As the pair worked on ideas at Howe's home in Hampstead, it was the guitarist who came up with a variation of the lyrical refrain, ‘Close to the edge, down by a river’ (he'd previously lived near the Thames, in Battersea). Anderson then ran with the words and themes, also motivated by Hermann Hesse's novel of self-discovery, Siddartha (an influence, too, on Nick Drake's River Man). “It's all metaphors,” Jon told MusicRadar. Its climax seems to sing of not fearing death, no less.

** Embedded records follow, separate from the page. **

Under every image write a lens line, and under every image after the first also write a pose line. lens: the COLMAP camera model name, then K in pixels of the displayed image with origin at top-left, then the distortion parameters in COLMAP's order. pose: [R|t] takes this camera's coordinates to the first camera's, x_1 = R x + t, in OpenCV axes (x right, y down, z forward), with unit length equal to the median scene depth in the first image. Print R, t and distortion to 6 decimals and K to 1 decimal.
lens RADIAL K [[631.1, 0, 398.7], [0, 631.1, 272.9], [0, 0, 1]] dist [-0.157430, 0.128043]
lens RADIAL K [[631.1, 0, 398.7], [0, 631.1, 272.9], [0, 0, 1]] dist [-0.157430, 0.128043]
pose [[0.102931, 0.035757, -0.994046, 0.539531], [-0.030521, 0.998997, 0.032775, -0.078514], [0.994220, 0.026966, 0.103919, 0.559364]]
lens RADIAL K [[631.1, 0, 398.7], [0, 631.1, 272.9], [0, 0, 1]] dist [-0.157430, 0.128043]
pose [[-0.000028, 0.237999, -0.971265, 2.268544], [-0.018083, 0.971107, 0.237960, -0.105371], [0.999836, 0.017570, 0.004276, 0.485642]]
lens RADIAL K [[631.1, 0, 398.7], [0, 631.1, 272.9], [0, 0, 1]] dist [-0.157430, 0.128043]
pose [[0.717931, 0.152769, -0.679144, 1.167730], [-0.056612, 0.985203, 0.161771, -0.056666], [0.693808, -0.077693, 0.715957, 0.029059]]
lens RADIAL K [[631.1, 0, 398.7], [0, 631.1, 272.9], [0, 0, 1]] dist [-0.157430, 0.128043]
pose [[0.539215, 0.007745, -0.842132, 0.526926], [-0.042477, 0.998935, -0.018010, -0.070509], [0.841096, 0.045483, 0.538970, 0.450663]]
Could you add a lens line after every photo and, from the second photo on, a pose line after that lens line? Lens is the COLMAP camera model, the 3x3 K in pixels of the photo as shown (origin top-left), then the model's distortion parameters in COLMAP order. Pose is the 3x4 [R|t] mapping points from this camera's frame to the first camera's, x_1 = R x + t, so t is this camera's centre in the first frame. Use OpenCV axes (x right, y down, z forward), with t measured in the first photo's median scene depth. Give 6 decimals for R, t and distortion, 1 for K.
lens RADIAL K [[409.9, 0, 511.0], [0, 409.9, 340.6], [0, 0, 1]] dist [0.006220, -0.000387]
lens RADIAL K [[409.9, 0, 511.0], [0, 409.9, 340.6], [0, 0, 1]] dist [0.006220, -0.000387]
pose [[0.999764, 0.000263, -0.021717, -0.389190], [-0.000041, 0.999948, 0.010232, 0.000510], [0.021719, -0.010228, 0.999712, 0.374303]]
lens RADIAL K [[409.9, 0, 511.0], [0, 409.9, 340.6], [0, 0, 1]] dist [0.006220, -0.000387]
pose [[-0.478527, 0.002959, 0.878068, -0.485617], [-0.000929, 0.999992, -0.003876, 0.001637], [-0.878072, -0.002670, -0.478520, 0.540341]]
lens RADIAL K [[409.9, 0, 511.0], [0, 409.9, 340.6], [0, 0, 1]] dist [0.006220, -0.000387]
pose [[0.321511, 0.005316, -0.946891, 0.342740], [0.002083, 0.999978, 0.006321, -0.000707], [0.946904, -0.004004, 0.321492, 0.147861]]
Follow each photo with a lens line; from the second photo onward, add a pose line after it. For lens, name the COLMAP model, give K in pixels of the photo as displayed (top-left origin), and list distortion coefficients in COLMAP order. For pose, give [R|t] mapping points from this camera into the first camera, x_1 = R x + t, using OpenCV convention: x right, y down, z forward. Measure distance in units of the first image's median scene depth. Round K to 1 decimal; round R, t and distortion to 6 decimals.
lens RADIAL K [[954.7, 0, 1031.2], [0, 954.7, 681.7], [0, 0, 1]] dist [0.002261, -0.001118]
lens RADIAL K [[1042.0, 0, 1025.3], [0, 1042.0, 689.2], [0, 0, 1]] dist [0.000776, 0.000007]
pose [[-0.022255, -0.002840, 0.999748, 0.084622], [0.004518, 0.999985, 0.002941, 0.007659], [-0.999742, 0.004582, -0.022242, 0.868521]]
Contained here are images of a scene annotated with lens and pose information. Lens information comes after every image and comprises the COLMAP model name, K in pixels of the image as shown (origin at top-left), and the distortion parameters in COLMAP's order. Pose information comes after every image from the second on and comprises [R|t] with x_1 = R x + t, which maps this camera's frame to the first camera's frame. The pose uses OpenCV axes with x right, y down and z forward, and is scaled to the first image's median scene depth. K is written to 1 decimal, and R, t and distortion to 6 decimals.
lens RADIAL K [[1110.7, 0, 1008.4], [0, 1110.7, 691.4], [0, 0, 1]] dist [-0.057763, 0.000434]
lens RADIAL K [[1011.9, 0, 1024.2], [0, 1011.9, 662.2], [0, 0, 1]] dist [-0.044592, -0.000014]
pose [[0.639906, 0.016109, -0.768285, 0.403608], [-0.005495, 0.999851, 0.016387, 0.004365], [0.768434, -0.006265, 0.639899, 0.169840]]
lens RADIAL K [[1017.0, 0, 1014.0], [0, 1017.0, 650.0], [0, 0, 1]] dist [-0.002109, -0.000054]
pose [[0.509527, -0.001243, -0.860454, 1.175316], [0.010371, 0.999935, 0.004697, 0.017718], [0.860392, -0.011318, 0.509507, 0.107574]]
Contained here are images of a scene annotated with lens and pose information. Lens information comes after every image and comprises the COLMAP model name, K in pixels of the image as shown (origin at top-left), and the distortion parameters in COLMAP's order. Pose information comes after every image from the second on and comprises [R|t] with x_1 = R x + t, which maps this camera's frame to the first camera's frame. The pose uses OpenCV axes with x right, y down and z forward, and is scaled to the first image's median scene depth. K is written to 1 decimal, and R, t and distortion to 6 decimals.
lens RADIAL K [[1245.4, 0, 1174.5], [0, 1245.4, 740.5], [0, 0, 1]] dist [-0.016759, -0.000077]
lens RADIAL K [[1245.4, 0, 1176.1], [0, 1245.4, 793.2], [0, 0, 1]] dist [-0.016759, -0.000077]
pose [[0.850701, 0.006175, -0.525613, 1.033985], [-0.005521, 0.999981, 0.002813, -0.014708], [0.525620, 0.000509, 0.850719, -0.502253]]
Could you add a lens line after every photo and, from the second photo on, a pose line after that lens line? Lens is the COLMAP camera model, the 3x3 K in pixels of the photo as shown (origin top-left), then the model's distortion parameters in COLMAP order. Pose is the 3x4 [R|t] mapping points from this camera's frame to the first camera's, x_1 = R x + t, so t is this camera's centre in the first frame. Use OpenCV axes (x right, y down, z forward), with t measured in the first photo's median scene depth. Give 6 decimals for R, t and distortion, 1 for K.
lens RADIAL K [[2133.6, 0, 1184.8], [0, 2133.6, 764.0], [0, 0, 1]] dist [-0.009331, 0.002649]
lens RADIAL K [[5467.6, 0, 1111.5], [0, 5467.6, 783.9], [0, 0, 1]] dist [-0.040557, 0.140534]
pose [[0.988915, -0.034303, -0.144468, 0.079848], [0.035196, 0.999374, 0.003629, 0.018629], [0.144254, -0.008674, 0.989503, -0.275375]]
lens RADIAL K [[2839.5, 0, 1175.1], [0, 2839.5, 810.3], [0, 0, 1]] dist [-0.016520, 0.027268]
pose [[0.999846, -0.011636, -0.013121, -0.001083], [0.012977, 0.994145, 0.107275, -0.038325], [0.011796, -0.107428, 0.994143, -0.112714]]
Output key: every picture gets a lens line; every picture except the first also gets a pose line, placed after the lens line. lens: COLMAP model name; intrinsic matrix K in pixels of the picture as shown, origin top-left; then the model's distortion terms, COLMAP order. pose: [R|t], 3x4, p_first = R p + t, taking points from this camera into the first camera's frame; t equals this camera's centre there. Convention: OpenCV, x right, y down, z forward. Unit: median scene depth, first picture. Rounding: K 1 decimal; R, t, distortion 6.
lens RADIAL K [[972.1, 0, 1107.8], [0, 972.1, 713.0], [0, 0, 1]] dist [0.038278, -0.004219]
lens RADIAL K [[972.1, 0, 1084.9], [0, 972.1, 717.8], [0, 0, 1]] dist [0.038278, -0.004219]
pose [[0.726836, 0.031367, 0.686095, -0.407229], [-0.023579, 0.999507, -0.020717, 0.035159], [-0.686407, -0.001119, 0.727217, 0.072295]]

The opening tape loop, of sounds drawn from both nature and keyboards, took two days to record: the loop itself was 40 feet long. Wendy Carlos' highly experimental Sonic Seasonings, regarded by many as the first New Age album, is another source Anderson has referenced, as well as Mahavishnu Orchestra, with whom Yes had toured.
As for Wakeman's ominous yet uplifting organ solo, he was playing an idea Howe had originally composed for guitar. Both agreed it sounded better when played on the pipe organ at the St-Giles-without-Cripplegate mediaeval church in London’s Barbican. Awkwardly, Eddy Offord accidentally inserted the wrong take into the mix, binning the agreed best one. Oops.
That said, Offord's splicing was ingenious for its time. He crafted a successful through line amid so many (often conflicting) ebullient ideas, patching together a rich, resonant tapestry. And if in the studio there were inevitable debates, ego clashes and fraught moments, the album captures Yes revelling in a shared ambition – to ignore boundaries, to boldly go.
It may seem strange now, but the grandeur and scale of Simon And Garfunkel's Bridge Over Troubled Water album was seen as the one to beat. If the American duo had spent 10 weeks recording that, Yes were intent on spending longer on this, as if that was the measure of stature. Their time had come to shine.
“Even if we'd just done that and then stopped,” Howe told Prog, “I think people would still be talking about it today.” It even got good reviews in its own time, albeit with the NME writing,“not just close to the edge, they've gone right over it”. Billboard reckoned that Yes weaved “dainty fragments, glimpses of destinies yet to be formed… transcending the medium”, while as recently as 2018, Rolling Stone named it the fifth best prog moment ever.
It doesn't want to stop dancing on the edge, and each time you hear it you wonder how they can start at such a high pitch and keep on rising without imploding. That's the beauty of it: it never does topple over that edge. It gets up, but not down.